En dan staat de wereld even stil... Deel 61

Dinsdag 18 september 2018

De wekker is ook vandaag niet mijn grootste vriend. Om 6:30 uur staat hij alweer te rammelen. Het is dat mijn vriend me een por verkoopt anders had ik me maar wat graag omgedraaid. Ik hijs me uit bed en vervloek de wekker nog maar een keer. Na 2 keer mijn teen gestoten te hebben weet ik op wonderbaarlijke wijze de wasbak warempel te vinden. Vanmorgen bestaat het ritueel uit een studentendouche. Kop onder de kraan, waslap onder de oksels door boenen, deobus, tandjes poetsen. Het grondig reinigen kan later vandaag. Met mijn slaapdronken hoofd weet ik mijn elegante huis- en bankhangpak ergens vandaan te vissen. Warempel lukt het me om vandaag de zooi binnenste buiten aan te trekken en daar halverwege de ochtend zelf achter te komen. Conclusie: Dit is mijn ochtend totaal niet.

Zonder spannende kapriolen overleef ik de trap en zet de gang richting het koffiezetapparaat. In de stille hoop dat een pot koffie mijn ochtend wat kan veraangenamen. Ik sluip langs mijn moeder heen die gelukkig ligt te slapen. Ik wens de waakdienst van de Leendert Vriel een goede morgen en ga rechtsomkeer richting keuken. Eerst zien echt wakker te worden.

### Verzamelde gegevens

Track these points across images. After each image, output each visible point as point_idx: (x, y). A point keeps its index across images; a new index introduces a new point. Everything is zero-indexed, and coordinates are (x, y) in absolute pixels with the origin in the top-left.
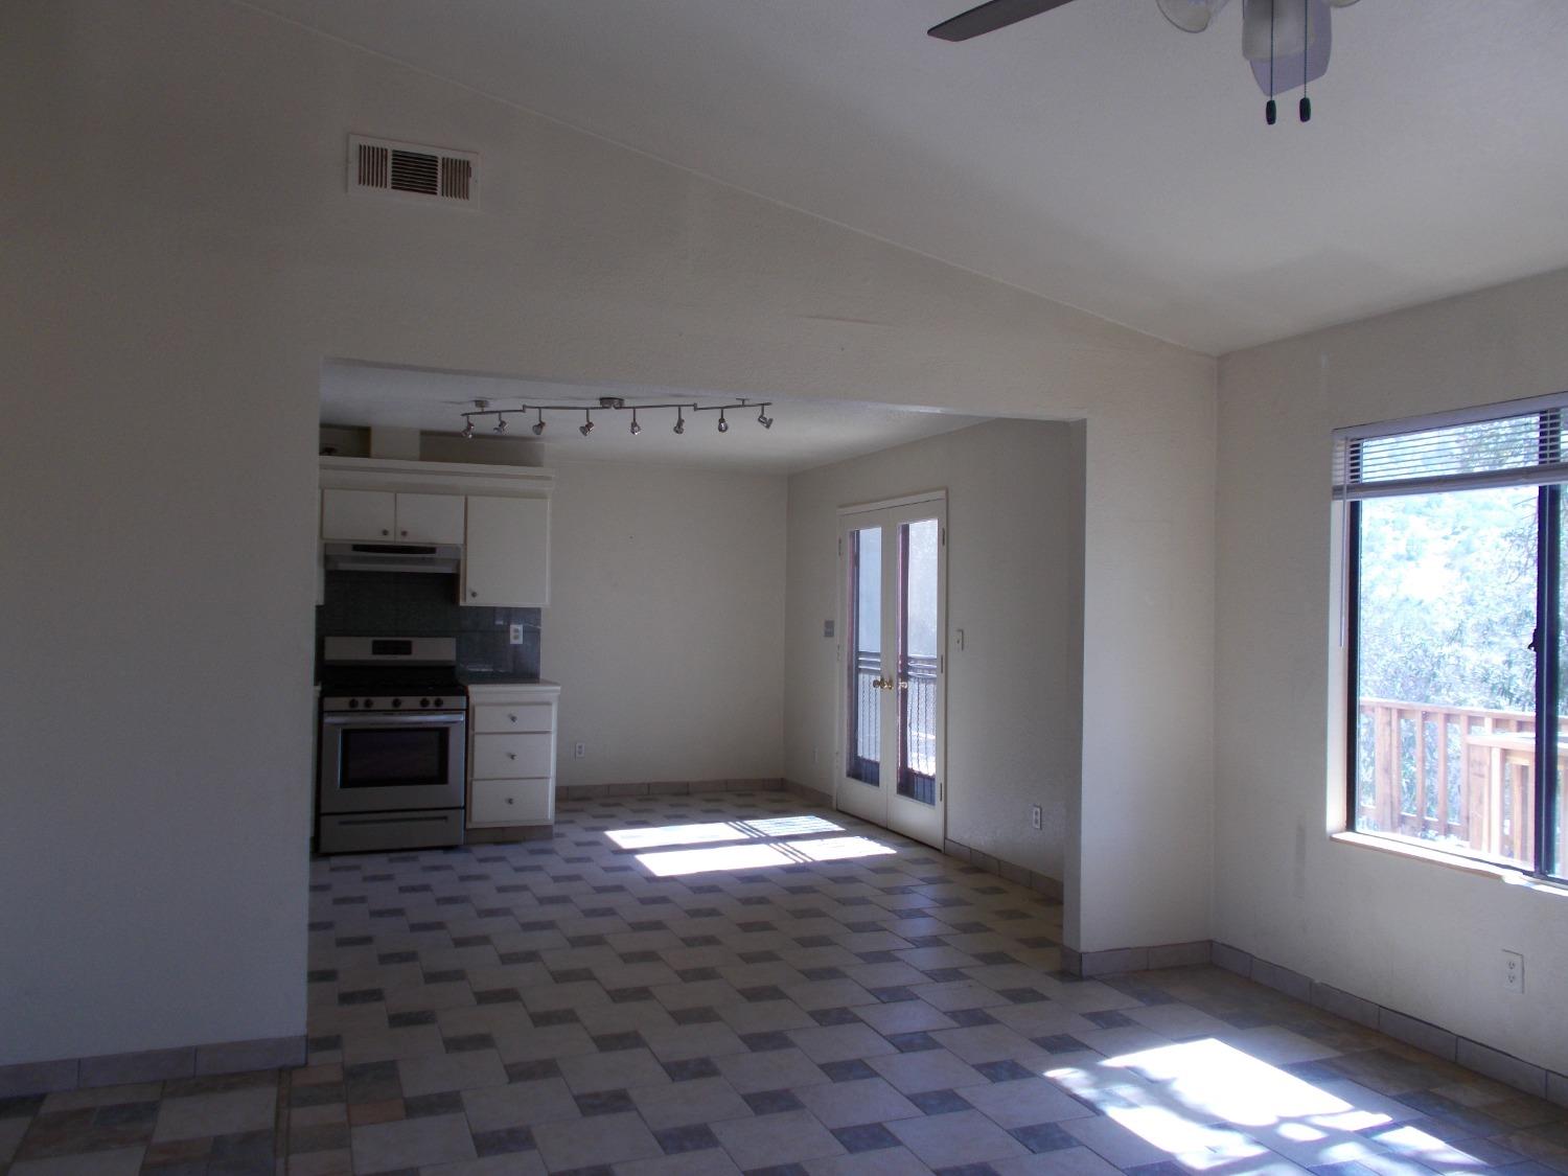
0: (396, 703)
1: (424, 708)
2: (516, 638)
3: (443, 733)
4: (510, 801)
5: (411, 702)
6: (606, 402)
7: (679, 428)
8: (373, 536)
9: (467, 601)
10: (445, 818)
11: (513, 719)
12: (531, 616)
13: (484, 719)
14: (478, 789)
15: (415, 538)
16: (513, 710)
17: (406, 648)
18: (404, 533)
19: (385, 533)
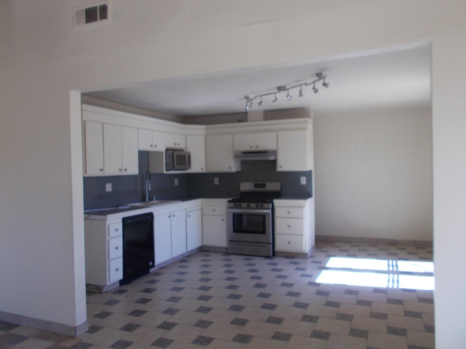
0: (248, 205)
1: (257, 208)
2: (303, 182)
3: (264, 216)
4: (289, 243)
5: (253, 205)
6: (280, 89)
7: (301, 94)
8: (247, 148)
9: (279, 169)
10: (265, 246)
11: (289, 213)
12: (308, 174)
13: (279, 212)
14: (277, 237)
15: (260, 148)
16: (290, 209)
17: (263, 186)
18: (257, 147)
19: (251, 147)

### Opdrachten
• A. Vat het tekstfragment samen in twee zinnen.
• B. Kopieer uit het tekstfragment letterlijk het stuk vanaf "De wekker is" tot en met "ochtend totaal niet.".
Baseer je alleen op het tekstfragment.

### Antwoorden
• A. Op dinsdag 18 september 2018 wordt de ik-persoon om 6:30 uur door de wekker gewekt en komt pas na een por uit bed. Na een snelle wasbeurt trekt de ik-persoon het huispak binnenstebuiten aan, sluipt langs de slapende moeder naar beneden, groet de waakdienst van de Leendert Vriel en gaat naar de keuken om eerst echt wakker te worden.

• B.
De wekker is ook vandaag niet mijn grootste vriend. Om 6:30 uur staat hij alweer te rammelen. Het is dat mijn vriend me een por verkoopt anders had ik me maar wat graag omgedraaid. Ik hijs me uit bed en vervloek de wekker nog maar een keer. Na 2 keer mijn teen gestoten te hebben weet ik op wonderbaarlijke wijze de wasbak warempel te vinden. Vanmorgen bestaat het ritueel uit een studentendouche. Kop onder de kraan, waslap onder de oksels door boenen, deobus, tandjes poetsen. Het grondig reinigen kan later vandaag. Met mijn slaapdronken hoofd weet ik mijn elegante huis- en bankhangpak ergens vandaan te vissen. Warempel lukt het me om vandaag de zooi binnenste buiten aan te trekken en daar halverwege de ochtend zelf achter te komen. Conclusie: Dit is mijn ochtend totaal niet.